What we found: GovOpps had one. Prospectus had a potential one in the deal route. Both patched.

What we learned: Sequential integer IDs are IDOR bait. UUID everywhere. Always validate ownership server-side, never trust the client.

🐙 "You audited your own code for security flaws?" With Cern's help, yes. "Using an AI to find vulnerabilities in AI-powered software?" It's turtles all the way down.


Experiment 2: Prompt Injection Surface Review

What: AI applications have a new attack surface: prompt injection. An attacker can craft input that hijacks the AI's instructions. We ran a review of every user-input-to-AI-prompt path in Galvanize Chat and GovOpps.

What we found: A few places where unescaped user input flowed directly into prompts without sanitization.

What we learned: Never trust user input in AI prompts. Treat it the same as SQL input — sanitize, escape, or structure around it. System prompts should be immutable; user content should be clearly delineated.


Experiment 3: API Key Exposure Audit

What: Reviewed all projects for hardcoded keys, .env file exposure, and logging that might capture secrets.

What we found: One .env file that was in a deploy directory that could theoretically be served as a static file under the right (wrong) configuration.

What we learned: .env files should be in .gitignore, verified with a git status check before every push. Key management is never "set and forget."


Experiments In Progress

Rate limiting research — testing which of my API routes are vulnerable to brute force and implementing token bucket rate limiting where missing.

VPS hardening — Cern's server (31.97.132.117) is running with reasonable defaults but I want to formalize the hardening: SSH key-only, fail2ban, ufw rules, and port audit.


Planned Experiments

These are on the list. Not done yet. Documenting here so future-me has receipts:

  1. Dependency audit automation — Cern running npm audit and bun audit on a schedule and flagging critical CVEs before I deploy
  2. Content Security Policy (CSP) implementation — gradyhodge.com and Prospectus both need proper CSPs; currently relying too much on defaults
  3. Session token analysis — review how session tokens are generated, stored, and expired in Prospectus investor sessions
  4. Subdomain enumeration of my own domains — understand my attack surface from the outside
  5. LLM output filtering — building a filter layer for AI outputs that might expose system prompts or internal state to end users

The Security Philosophy

I run by three rules:

1. Assume breach. Not "if" someone tries. "When." Design systems that contain the damage.

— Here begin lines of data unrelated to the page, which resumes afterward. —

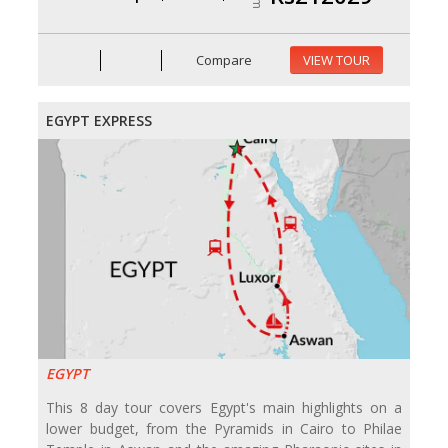
Compare
VIEW TOUR
EGYPT EXPRESS
EGYPT
This 8 day tour covers Egypt's main highlights on a
lower budget, from the Pyramids in Cairo to Philae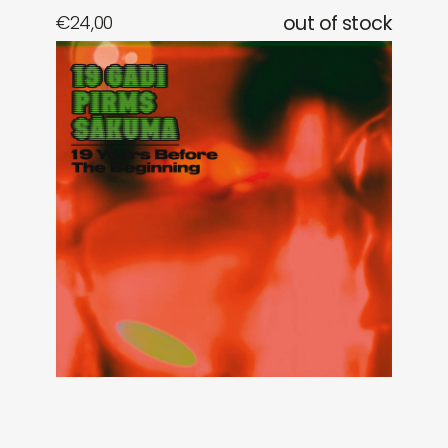
€
24,00
out of stock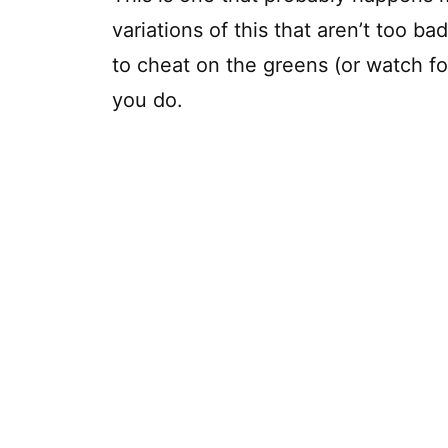
variations of this that aren’t too bad
to cheat on the greens (or watch f
you do.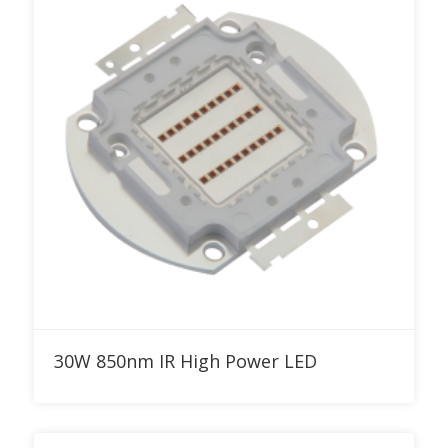
Add to RFQ
30W 850nm IR High Power LED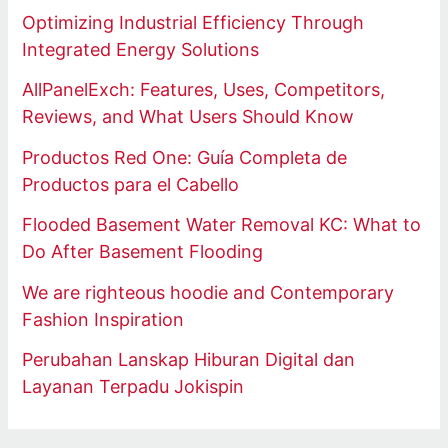
Optimizing Industrial Efficiency Through
Integrated Energy Solutions
AllPanelExch: Features, Uses, Competitors,
Reviews, and What Users Should Know
Productos Red One: Guía Completa de
Productos para el Cabello
Flooded Basement Water Removal KC: What to
Do After Basement Flooding
We are righteous hoodie and Contemporary
Fashion Inspiration
Perubahan Lanskap Hiburan Digital dan
Layanan Terpadu Jokispin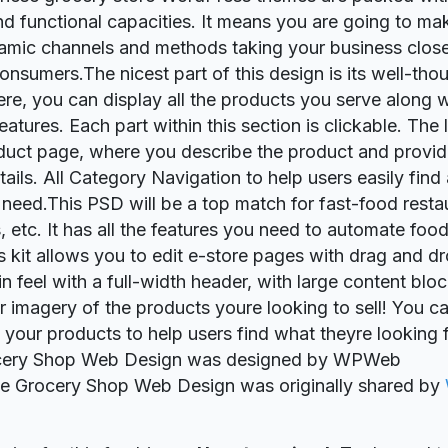
nd functional capacities. It means you are going to ma
namic channels and methods taking your business closer
consumers.The nicest part of this design is its well-th
ere, you can display all the products you serve along w
atures. Each part within this section is clickable. The l
duct page, where you describe the product and provide
ails. All Category Navigation to help users easily find
 need.This PSD will be a top match for fast-food resta
s, etc. It has all the features you need to automate foo
s kit allows you to edit e-store pages with drag and dro
in feel with a full-width header, with large content blo
r imagery of the products youre looking to sell! You ca
 your products to help users find what theyre looking 
ocery Shop Web Design was designed by WPWeb
ie Grocery Shop Web Design was originally shared by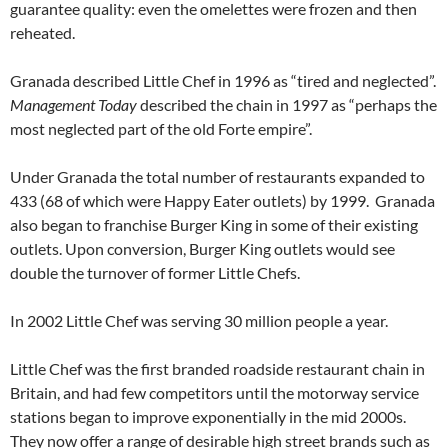
guarantee quality: even the omelettes were frozen and then
reheated.
Granada described Little Chef in 1996 as “tired and neglected”.
Management Today
described the chain in 1997 as “perhaps the
most neglected part of the old Forte empire”.
Under Granada the total number of restaurants expanded to
433 (68 of which were Happy Eater outlets) by 1999. Granada
also began to franchise Burger King in some of their existing
outlets. Upon conversion, Burger King outlets would see
double the turnover of former Little Chefs.
In 2002 Little Chef was serving 30 million people a year.
Little Chef was the first branded roadside restaurant chain in
Britain, and had few competitors until the motorway service
stations began to improve exponentially in the mid 2000s.
They now offer a range of desirable high street brands such as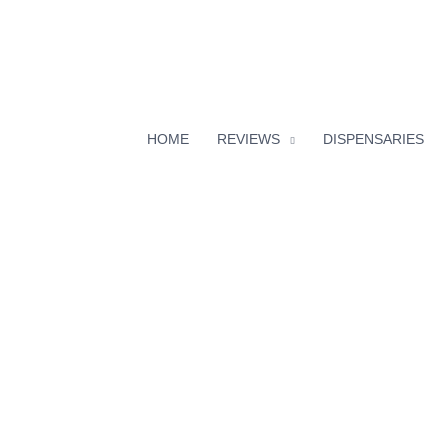
HOME
REVIEWS
DISPENSARIES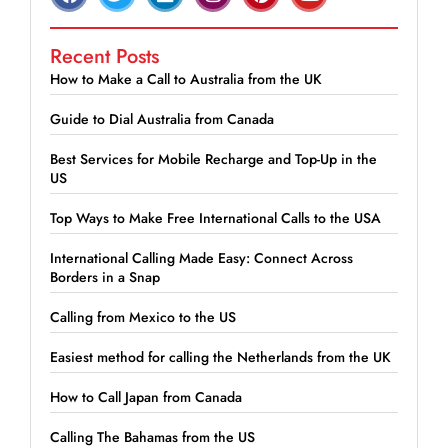
Recent Posts
How to Make a Call to Australia from the UK
Guide to Dial Australia from Canada
Best Services for Mobile Recharge and Top-Up in the
US
Top Ways to Make Free International Calls to the USA
International Calling Made Easy: Connect Across
Borders in a Snap
Calling from Mexico to the US
Easiest method for calling the Netherlands from the UK
How to Call Japan from Canada
Calling The Bahamas from the US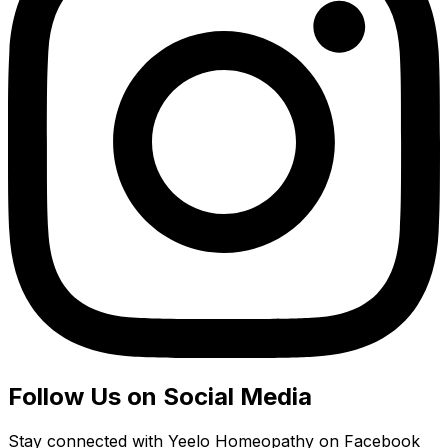
Follow Us on Social Media
Stay connected with Yeelo Homeopathy on Facebook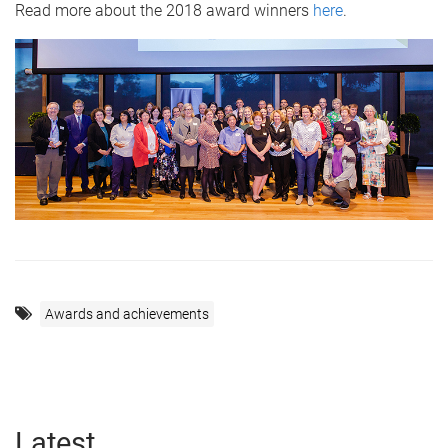
Read more about the 2018 award winners
here
.
Awards and achievements
Latest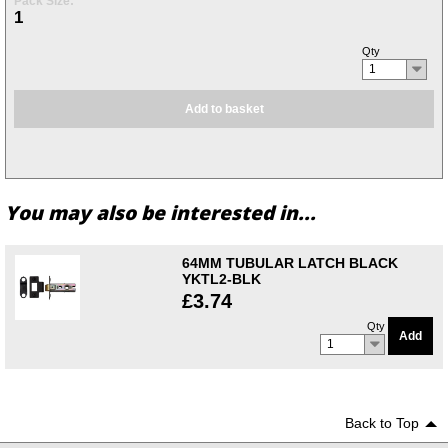
Pack Size:
1
Qty
1
Add to basket
You may also be interested in...
64MM TUBULAR LATCH BLACK
YKTL2-BLK
£3.74
Qty
Add
1
Back to Top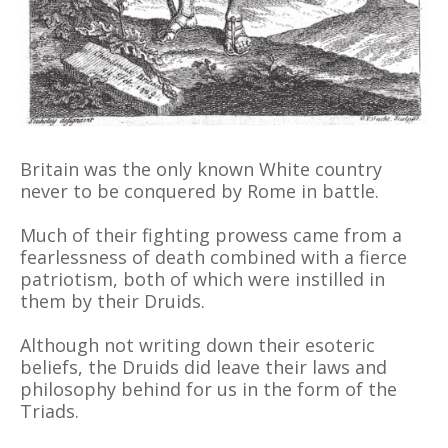
Britain was the only known White country
never to be conquered by Rome in battle.
Much of their fighting prowess came from a
fearlessness of death combined with a fierce
patriotism, both of which were instilled in
them by their Druids.
Although not writing down their esoteric
beliefs, the Druids did leave their laws and
philosophy behind for us in the form of the
Triads.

2. Defense in depth. No single control is sufficient. Layer them: input validation + authentication + authorization + rate limiting + logging + alerting.

3. Test before users do. A vulnerability found in development costs a comment in a PR. A vulnerability found by a user costs a crisis response, a disclosure, and a very bad week.

Cern helps me maintain this practice as an ongoing discipline, not a one-time audit.


The Dad Joke You Deserve

Why did the security researcher bring a ladder to the lab?

Because they heard the system had high-level vulnerabilities.

🥁 I regret nothing.


Tentacle #2 of OpenClaw Tentacles. More experiments coming as I run them. The lab is always open. The octopus has root access.

All experiments conducted on systems I own or have explicit permission to test. Stay legal out there.

🐙 “The lab is always open. The octopus never sleeps.”